BEGIN DATA SUPPLIED
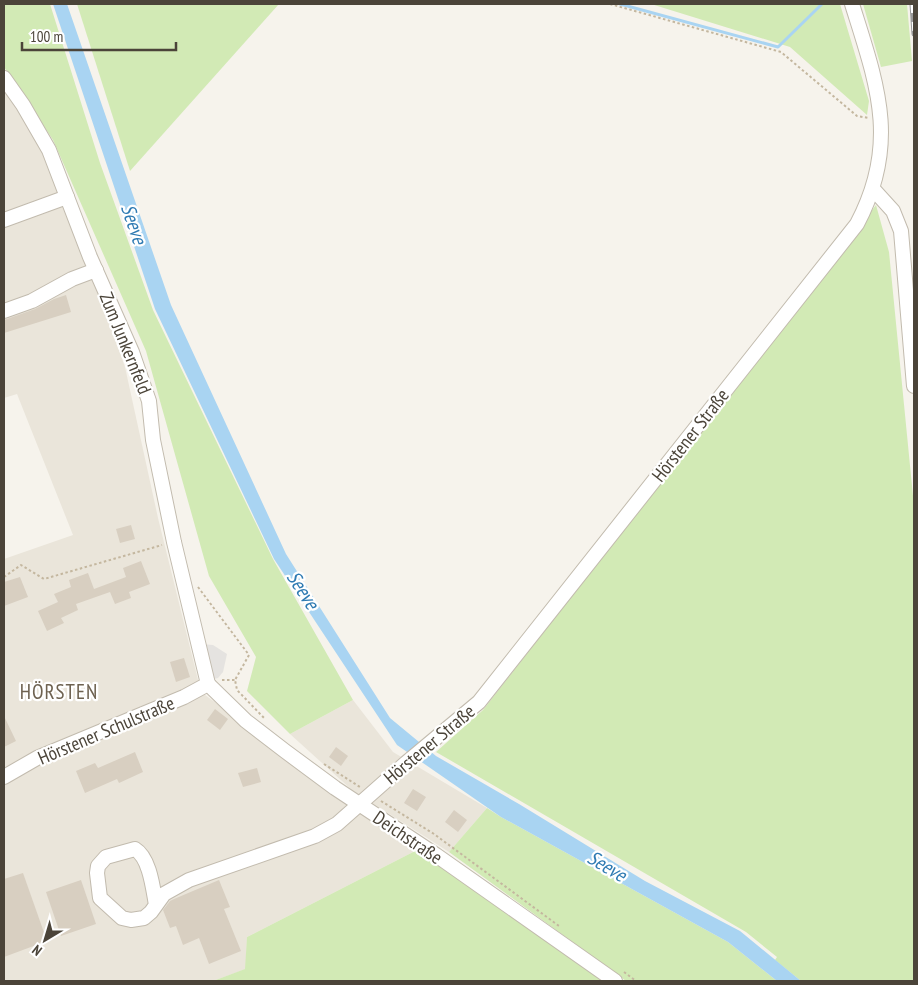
<svg xmlns="http://www.w3.org/2000/svg" width="918" height="985" font-family="'PT Sans Narrow',sans-serif">
<style>
.residential{fill:#eae5da}
.green{fill:#d2eab5}
.parking{fill:#e5e3e0}
.water{fill:#a9d4f2}
.lines{fill:none;stroke-linecap:round;stroke-linejoin:round}
.stream{stroke:#a9d4f2;stroke-width:3}
.building{fill:#d8cfc1}
.minor-casing{stroke:#c2bbae;stroke-width:16}
.path{stroke:#c4b79f;stroke-width:2;stroke-dasharray:2.5 2.5;stroke-linecap:butt}
.minor{stroke:#fff;stroke-width:14}
.rail-casing{stroke:#9a9a9a;stroke-width:5}
.rail{stroke:#fff;stroke-width:3;stroke-dasharray:9;stroke-linecap:butt}
.labels{text-anchor:middle;stroke-width:4.5;stroke-linejoin:round;paint-order:stroke}
.street-label{font-size:19px;fill:#4b4439;stroke:#fff}
.water-label{font-size:20px;font-style:italic;fill:#2e7ab2;stroke:#fff}
.quarter-label{font-size:21px;letter-spacing:1px;fill:#6e6250;stroke:#fff}
</style>
<rect width="100%" height="100%" fill="#f6f3ec"/>
<g class="residential">
<polygon points="4,81 47,150 125,367 158,518 201,692 417,850 247,937 246,969 213,981 4,981 4,559 73,535 17,394 4,398"/>
<polygon points="353,700 393,752 487,808 449,852 352,790 290,734"/>
</g>
<g class="green">
<polygon points="4,4 50,4 100,163 153,310 273,559 353,700 290,734 247,691 256,657 209,576 146,351 53,140 4,67"/>
<polygon points="77,4 279,4 130,171"/>
<polygon points="651,4 840,4 869,101 867,115 790,47"/>
<polygon points="863,4 907,4 912,61 881,67"/>
<polygon points="876,205 889,252 914,506 914,981 801,981 775,960 777,957 746,932 436,752 483,710"/>
<polygon points="487,808 501,817 728,942 777,981 626,981 449,852"/>
<polygon points="417,850 615,981 213,981 245,969 247,937"/>
</g>
<polygon class="parking" points="201,644 213,645 227,654 223,672 218,678 214,679"/>
<polygon class="water" points="53,4 67,4 171,305 286,554 390,718 436,756 519,804 645,881 740,931 801,981 777,981 728,942 501,817 397,745 274,559 155,309"/>
<g class="lines">
<polyline class="stream" points="620,4 778,47 822,4"/>
</g>
<g class="building">
<polygon points="66,295 71,312 4,333 4,320 35,309 54,299"/>
<polygon points="131,525 135,539 120,543 116,529"/>
<polygon points="141,561 150,584 129,592 131,598 115,604 110,592 76,604 78,610 61,618 64,623 47,631 38,611 58,602 54,594 71,587 69,580 88,573 94,589 126,577 123,568"/>
<polygon points="20,577 28,597 4,606 4,582"/>
<polygon points="184,658 190,677 176,682 170,662"/>
<polygon points="215,709 228,719 220,730 207,720"/>
<polygon points="4,716 16,741 4,747"/>
<polygon points="336,747 348,756 341,766 329,757"/>
<polygon points="135,752 143,772 119,783 117,779 85,793 76,771 95,763 98,768"/>
<polygon points="257,768 261,782 243,787 238,773"/>
<polygon points="413,789 426,797 417,811 404,803"/>
<polygon points="454,810 467,820 458,832 445,822"/>
<polygon points="23,873 47,941 4,957 4,879"/>
<polygon points="81,880 96,924 61,936 46,892"/>
<polygon points="219,880 230,907 224,909 241,951 209,964 199,938 183,945 176,926 170,928 163,910 170,901 174,899"/>
</g>
<g class="lines">
<defs>
<g id="minor">
<polyline points="4,78 23,105 49,150 90,257 132,352 149,401 153,440 174,542 208,684"/>
<polyline points="873,189 893,211 901,231 914,386"/>
<polyline points="4,220 67,197"/>
<polyline points="4,311 32,301 72,279 96,270"/>
<polyline points="208,684 246,721 285,751 335,788 436,855 615,981"/>
<polyline points="4,777 37,758 184,697 208,684"/>
<path d="M156 905C153 889 150 858 135 849L106 857 98 866 97 873 100 898 122 918 131 920 144 918 151 912 164 894 189 880 315 836 337 824 406 763 479 702 857 224C900 143 877 84 852 4"/>
</g>
</defs>
<use href="#minor" class="minor-casing"/>
<g class="path">
<polyline points="610,4 781,52 857,116 869,118"/>
<polyline points="4,577 21,565 44,579 162,545"/>
<polyline points="198,587 249,655 235,680 237,690 265,719"/>
<polyline points="222,680 235,680"/>
<polyline points="324,764 360,787"/>
<polyline points="381,801 434,834 559,926"/>
<polyline points="624,972 636,981"/>
</g>
<use href="#minor" class="minor"/>
<defs>
<polyline id="rail" points="912,4 914,34"/>
</defs>
<use href="#rail" class="rail-casing"/>
<use href="#rail" class="rail"/>
</g>
<g class="labels">
<g class="street-label">
<text transform="translate(126 343) rotate(68)" y="7">Zum Junkernfeld</text>
<text transform="translate(690 435) rotate(-52)" y="7">Hörstener Straße</text>
<text transform="translate(106 730) rotate(-23)" y="7">Hörstener Schulstraße</text>
<text transform="translate(429 744) rotate(-40)" y="7">Hörstener Straße</text>
<text transform="translate(408 837) rotate(34)" y="7">Deichstraße</text>
</g>
<g class="water-label">
<text transform="translate(134 224) rotate(71)" y="7">Seeve</text>
<text transform="translate(303 590) rotate(57)" y="7">Seeve</text>
<text transform="translate(607 866) rotate(31)" y="7">Seeve</text>
</g>
<g class="quarter-label">
<text x="59" y="699">HÖRSTEN</text>
</g>
</g>
<rect width="918" height="985" fill="none" stroke="#4b4439" stroke-width="10"/>
<g transform="translate(45 940) rotate(218)" stroke="#ffffff" stroke-width="4" paint-order="stroke">
<path d="M0-4L9 19L0 12L-9 19Z" fill="#4b4439"/>
<text y="-8" font-size="14" font-weight="bold" text-anchor="middle" fill="#4b4439">N</text>
</g>
<path d="M22 42v8h154v-8" fill="none" stroke="#4b4439" stroke-width="2.5"/>
<text x="30" y="42" font-size="15" fill="#4b4439" stroke="#ffffff" stroke-width="4" paint-order="stroke">100 m</text>
</svg>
END DATA SUPPLIED
> _WHAT THE EXERCISE ASKS_
Write out the material above exactly, and omit the pictures it holds.

> _RESULT FOR THIS TASK_
<svg xmlns="http://www.w3.org/2000/svg" width="918" height="985" font-family="'PT Sans Narrow',sans-serif">
<style>
.residential{fill:#eae5da}
.green{fill:#d2eab5}
.parking{fill:#e5e3e0}
.water{fill:#a9d4f2}
.lines{fill:none;stroke-linecap:round;stroke-linejoin:round}
.stream{stroke:#a9d4f2;stroke-width:3}
.building{fill:#d8cfc1}
.minor-casing{stroke:#c2bbae;stroke-width:16}
.path{stroke:#c4b79f;stroke-width:2;stroke-dasharray:2.5 2.5;stroke-linecap:butt}
.minor{stroke:#fff;stroke-width:14}
.rail-casing{stroke:#9a9a9a;stroke-width:5}
.rail{stroke:#fff;stroke-width:3;stroke-dasharray:9;stroke-linecap:butt}
.labels{text-anchor:middle;stroke-width:4.5;stroke-linejoin:round;paint-order:stroke}
.street-label{font-size:19px;fill:#4b4439;stroke:#fff}
.water-label{font-size:20px;font-style:italic;fill:#2e7ab2;stroke:#fff}
.quarter-label{font-size:21px;letter-spacing:1px;fill:#6e6250;stroke:#fff}
</style>
<rect width="100%" height="100%" fill="#f6f3ec"/>
<g class="residential">
<polygon points="4,81 47,150 125,367 158,518 201,692 417,850 247,937 246,969 213,981 4,981 4,559 73,535 17,394 4,398"/>
<polygon points="353,700 393,752 487,808 449,852 352,790 290,734"/>
</g>
<g class="green">
<polygon points="4,4 50,4 100,163 153,310 273,559 353,700 290,734 247,691 256,657 209,576 146,351 53,140 4,67"/>
<polygon points="77,4 279,4 130,171"/>
<polygon points="651,4 840,4 869,101 867,115 790,47"/>
<polygon points="863,4 907,4 912,61 881,67"/>
<polygon points="876,205 889,252 914,506 914,981 801,981 775,960 777,957 746,932 436,752 483,710"/>
<polygon points="487,808 501,817 728,942 777,981 626,981 449,852"/>
<polygon points="417,850 615,981 213,981 245,969 247,937"/>
</g>
<polygon class="parking" points="201,644 213,645 227,654 223,672 218,678 214,679"/>
<polygon class="water" points="53,4 67,4 171,305 286,554 390,718 436,756 519,804 645,881 740,931 801,981 777,981 728,942 501,817 397,745 274,559 155,309"/>
<g class="lines">
<polyline class="stream" points="620,4 778,47 822,4"/>
</g>
<g class="building">
<polygon points="66,295 71,312 4,333 4,320 35,309 54,299"/>
<polygon points="131,525 135,539 120,543 116,529"/>
<polygon points="141,561 150,584 129,592 131,598 115,604 110,592 76,604 78,610 61,618 64,623 47,631 38,611 58,602 54,594 71,587 69,580 88,573 94,589 126,577 123,568"/>
<polygon points="20,577 28,597 4,606 4,582"/>
<polygon points="184,658 190,677 176,682 170,662"/>
<polygon points="215,709 228,719 220,730 207,720"/>
<polygon points="4,716 16,741 4,747"/>
<polygon points="336,747 348,756 341,766 329,757"/>
<polygon points="135,752 143,772 119,783 117,779 85,793 76,771 95,763 98,768"/>
<polygon points="257,768 261,782 243,787 238,773"/>
<polygon points="413,789 426,797 417,811 404,803"/>
<polygon points="454,810 467,820 458,832 445,822"/>
<polygon points="23,873 47,941 4,957 4,879"/>
<polygon points="81,880 96,924 61,936 46,892"/>
<polygon points="219,880 230,907 224,909 241,951 209,964 199,938 183,945 176,926 170,928 163,910 170,901 174,899"/>
</g>
<g class="lines">
<defs>
<g id="minor">
<polyline points="4,78 23,105 49,150 90,257 132,352 149,401 153,440 174,542 208,684"/>
<polyline points="873,189 893,211 901,231 914,386"/>
<polyline points="4,220 67,197"/>
<polyline points="4,311 32,301 72,279 96,270"/>
<polyline points="208,684 246,721 285,751 335,788 436,855 615,981"/>
<polyline points="4,777 37,758 184,697 208,684"/>
<path d="M156 905C153 889 150 858 135 849L106 857 98 866 97 873 100 898 122 918 131 920 144 918 151 912 164 894 189 880 315 836 337 824 406 763 479 702 857 224C900 143 877 84 852 4"/>
</g>
</defs>
<use href="#minor" class="minor-casing"/>
<g class="path">
<polyline points="610,4 781,52 857,116 869,118"/>
<polyline points="4,577 21,565 44,579 162,545"/>
<polyline points="198,587 249,655 235,680 237,690 265,719"/>
<polyline points="222,680 235,680"/>
<polyline points="324,764 360,787"/>
<polyline points="381,801 434,834 559,926"/>
<polyline points="624,972 636,981"/>
</g>
<use href="#minor" class="minor"/>
<defs>
<polyline id="rail" points="912,4 914,34"/>
</defs>
<use href="#rail" class="rail-casing"/>
<use href="#rail" class="rail"/>
</g>
<g class="labels">
<g class="street-label">
<text transform="translate(126 343) rotate(68)" y="7">Zum Junkernfeld</text>
<text transform="translate(690 435) rotate(-52)" y="7">Hörstener Straße</text>
<text transform="translate(106 730) rotate(-23)" y="7">Hörstener Schulstraße</text>
<text transform="translate(429 744) rotate(-40)" y="7">Hörstener Straße</text>
<text transform="translate(408 837) rotate(34)" y="7">Deichstraße</text>
</g>
<g class="water-label">
<text transform="translate(134 224) rotate(71)" y="7">Seeve</text>
<text transform="translate(303 590) rotate(57)" y="7">Seeve</text>
<text transform="translate(607 866) rotate(31)" y="7">Seeve</text>
</g>
<g class="quarter-label">
<text x="59" y="699">HÖRSTEN</text>
</g>
</g>
<rect width="918" height="985" fill="none" stroke="#4b4439" stroke-width="10"/>
<g transform="translate(45 940) rotate(218)" stroke="#ffffff" stroke-width="4" paint-order="stroke">
<path d="M0-4L9 19L0 12L-9 19Z" fill="#4b4439"/>
<text y="-8" font-size="14" font-weight="bold" text-anchor="middle" fill="#4b4439">N</text>
</g>
<path d="M22 42v8h154v-8" fill="none" stroke="#4b4439" stroke-width="2.5"/>
<text x="30" y="42" font-size="15" fill="#4b4439" stroke="#ffffff" stroke-width="4" paint-order="stroke">100 m</text>
</svg>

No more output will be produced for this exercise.